When comparing Moai SDK vs Unity 2D, the Slant community recommends Unity 2D for most people. In the question“What are the best 2D game engines?” Unity 2D is ranked 7th while Moai SDK is ranked 19th. The most important reason people chose Unity 2D is:
2D game creation was a major feature request from the Unity community and was added with version 4.3. 2D is provided in both the Pro and Free distribution of Unity.
Specs
Ranked in these QuestionsQuestion Ranking
Pros
Pro Fast
Because it uses Lua + C++.
Pro Gives you total control
You can use your own custom shaders and extend the language with C++. MOAI doesn't give you everything, instead it gives you the tools you need to develop any game you want.
Pro Full source code is available
So it is extendable with C++
Pro Easy-to-use particle engine
Uses a limited subset of Lua
Pro Uses Lua, with LuaJIT where possible
Pro Is used by many pro developers
Moai SDK is used by popular developers including Double Fine for their mobile game, Middle Manager of Justice, and for their Kickstarter hit, Broken Age(formerly, Double Fine Adventure.) It was also used to create the popular mobile game Bubble Ball 2.
This proves that this engine can be used to make fully-featured and fun games.
Pro API interfaces
Has options for development like Hanappe and Rapanui, providing a different way to interact with the engine.
Pro Helpful community
The Moai SDK Forum is active and users will go to great extents to answer queries, post code snippets, beta test, and even purchase and give feedback on each others' games.
Pro Helpful and detailed documentation
Although the Moai SDK is very advanced and uses complicated features, the documentation wiki thoroughly and clearly explains how to use these features, such as the Moai Cloud(a service that provides web services for your game), and multiple ways to build from source.
Pro Built into Unity 4.3+
2D game creation was a major feature request from the Unity community and was added with version 4.3. 2D is provided in both the Pro and Free distribution of Unity.
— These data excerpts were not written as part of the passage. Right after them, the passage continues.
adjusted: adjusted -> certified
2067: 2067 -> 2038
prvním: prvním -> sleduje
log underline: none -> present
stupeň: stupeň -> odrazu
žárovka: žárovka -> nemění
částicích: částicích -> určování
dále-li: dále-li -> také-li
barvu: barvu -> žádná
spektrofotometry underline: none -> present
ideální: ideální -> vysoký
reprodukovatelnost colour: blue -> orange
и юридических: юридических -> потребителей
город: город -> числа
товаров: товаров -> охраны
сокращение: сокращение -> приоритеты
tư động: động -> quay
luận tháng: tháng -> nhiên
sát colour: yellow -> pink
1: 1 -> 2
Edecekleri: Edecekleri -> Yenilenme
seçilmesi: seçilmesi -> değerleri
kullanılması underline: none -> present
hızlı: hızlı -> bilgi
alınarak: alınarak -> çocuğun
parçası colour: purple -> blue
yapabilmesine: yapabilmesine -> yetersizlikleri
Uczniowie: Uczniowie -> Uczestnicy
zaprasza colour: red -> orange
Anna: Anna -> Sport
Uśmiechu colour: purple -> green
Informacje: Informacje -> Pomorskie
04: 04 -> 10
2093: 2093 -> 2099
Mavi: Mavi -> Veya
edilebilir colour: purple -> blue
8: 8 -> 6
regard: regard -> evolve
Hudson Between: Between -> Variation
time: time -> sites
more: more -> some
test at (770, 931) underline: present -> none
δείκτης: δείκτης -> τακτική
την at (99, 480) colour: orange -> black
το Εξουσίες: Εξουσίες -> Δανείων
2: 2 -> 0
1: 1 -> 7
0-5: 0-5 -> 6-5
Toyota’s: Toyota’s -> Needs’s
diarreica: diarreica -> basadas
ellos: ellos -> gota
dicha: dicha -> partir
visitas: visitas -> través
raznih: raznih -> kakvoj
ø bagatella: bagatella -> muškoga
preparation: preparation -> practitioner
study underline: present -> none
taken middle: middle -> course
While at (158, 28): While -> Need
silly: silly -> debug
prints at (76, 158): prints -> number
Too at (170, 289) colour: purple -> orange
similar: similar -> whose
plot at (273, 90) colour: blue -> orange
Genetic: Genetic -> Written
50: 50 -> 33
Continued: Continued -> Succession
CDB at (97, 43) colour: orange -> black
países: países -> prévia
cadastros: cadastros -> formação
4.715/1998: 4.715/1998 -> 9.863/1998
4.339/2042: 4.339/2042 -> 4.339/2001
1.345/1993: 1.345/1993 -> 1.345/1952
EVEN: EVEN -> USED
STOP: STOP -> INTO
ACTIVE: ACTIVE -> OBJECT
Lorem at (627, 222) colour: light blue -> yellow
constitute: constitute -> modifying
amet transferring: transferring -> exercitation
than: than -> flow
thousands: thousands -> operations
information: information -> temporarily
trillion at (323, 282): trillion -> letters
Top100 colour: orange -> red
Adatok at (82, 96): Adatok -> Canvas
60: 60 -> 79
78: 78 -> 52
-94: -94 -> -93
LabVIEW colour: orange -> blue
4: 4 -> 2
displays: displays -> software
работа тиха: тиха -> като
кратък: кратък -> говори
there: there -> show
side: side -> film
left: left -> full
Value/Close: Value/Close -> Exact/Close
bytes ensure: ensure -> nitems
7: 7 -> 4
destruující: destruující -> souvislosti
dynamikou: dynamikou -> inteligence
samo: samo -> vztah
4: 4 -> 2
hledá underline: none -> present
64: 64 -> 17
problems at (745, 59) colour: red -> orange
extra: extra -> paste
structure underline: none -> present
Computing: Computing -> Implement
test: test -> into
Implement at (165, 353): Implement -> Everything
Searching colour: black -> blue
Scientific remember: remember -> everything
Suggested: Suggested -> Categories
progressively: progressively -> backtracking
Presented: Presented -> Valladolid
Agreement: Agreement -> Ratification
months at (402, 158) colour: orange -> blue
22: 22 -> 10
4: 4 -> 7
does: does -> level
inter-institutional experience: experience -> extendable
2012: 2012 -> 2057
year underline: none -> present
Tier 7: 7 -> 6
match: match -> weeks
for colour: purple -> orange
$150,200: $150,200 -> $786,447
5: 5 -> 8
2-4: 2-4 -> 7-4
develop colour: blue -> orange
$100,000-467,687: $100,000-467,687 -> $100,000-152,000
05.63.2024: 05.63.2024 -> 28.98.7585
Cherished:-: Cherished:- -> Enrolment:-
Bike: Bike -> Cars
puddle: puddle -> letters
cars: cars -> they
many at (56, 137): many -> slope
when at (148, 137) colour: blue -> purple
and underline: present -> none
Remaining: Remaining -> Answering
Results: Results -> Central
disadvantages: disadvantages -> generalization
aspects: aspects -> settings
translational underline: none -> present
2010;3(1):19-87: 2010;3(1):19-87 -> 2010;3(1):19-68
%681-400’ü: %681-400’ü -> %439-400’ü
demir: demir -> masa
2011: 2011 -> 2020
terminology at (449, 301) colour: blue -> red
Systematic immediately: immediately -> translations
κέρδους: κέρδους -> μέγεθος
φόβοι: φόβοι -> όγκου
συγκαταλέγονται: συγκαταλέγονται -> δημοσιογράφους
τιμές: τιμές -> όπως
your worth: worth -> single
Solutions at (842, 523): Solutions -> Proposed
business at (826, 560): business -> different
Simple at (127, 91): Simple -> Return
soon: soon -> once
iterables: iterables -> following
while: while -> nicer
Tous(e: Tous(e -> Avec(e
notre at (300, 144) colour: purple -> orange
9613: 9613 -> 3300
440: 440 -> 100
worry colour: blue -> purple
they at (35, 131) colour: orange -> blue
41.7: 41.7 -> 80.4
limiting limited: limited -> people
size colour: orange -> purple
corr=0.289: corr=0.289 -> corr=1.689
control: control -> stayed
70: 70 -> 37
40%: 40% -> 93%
Pro Integrates with Mecanim
Mecanim brings state machines and blending to 2D bone animation. The state machine editor allows for designers and programmers to visually create a Finite State Machine (FSM) to control when animations should play. Mecanim also allows for blending so an animation can transition smoothly between two states without the need of in between frames made by an animator.
Pro Sprite Sheet and Bone based animation supported
Both types of 2D animation for game development are supported in Unity’s system and can be used interchangeably in the timeline.
Pro Easily change sprites dynamically
Usually used for character customization, programmers can change any sprite in a bone animation at runtime easily by referencing the bone and loading the new sprite from the resources folder.
Cons
Con Not for beginning developers
The Moai SDK has very advanced features which allow it to create powerful games. A drawback from this is that it is not very suitable for beginners.
Con Not necessarily tested or stable
Con Scarce documentation
Since it is a minimalist framework there is not that much documentation, but if you are used to reading API references and source code you are good to go!
Con Development has ceased
The last update was over a year ago. Users should not expect things to still work on future OS versions unless they're ready to fix them yourself.
Con Lacks critical features
- Vertices can't be animated, so you can't have ANY organic feel (like... lungs breathing).
- Parent bone can't be animated without affecting the children. This is especially impeding for organic feel, again.
- No option to show & unshow assets (or it is hidden), like for switching weapon on your character for exemple.
Con Poor script interface for texture atlases
Accessing individual sprites within an atlas texture is possible at runtime, but requires use of the Resources folder subsystem.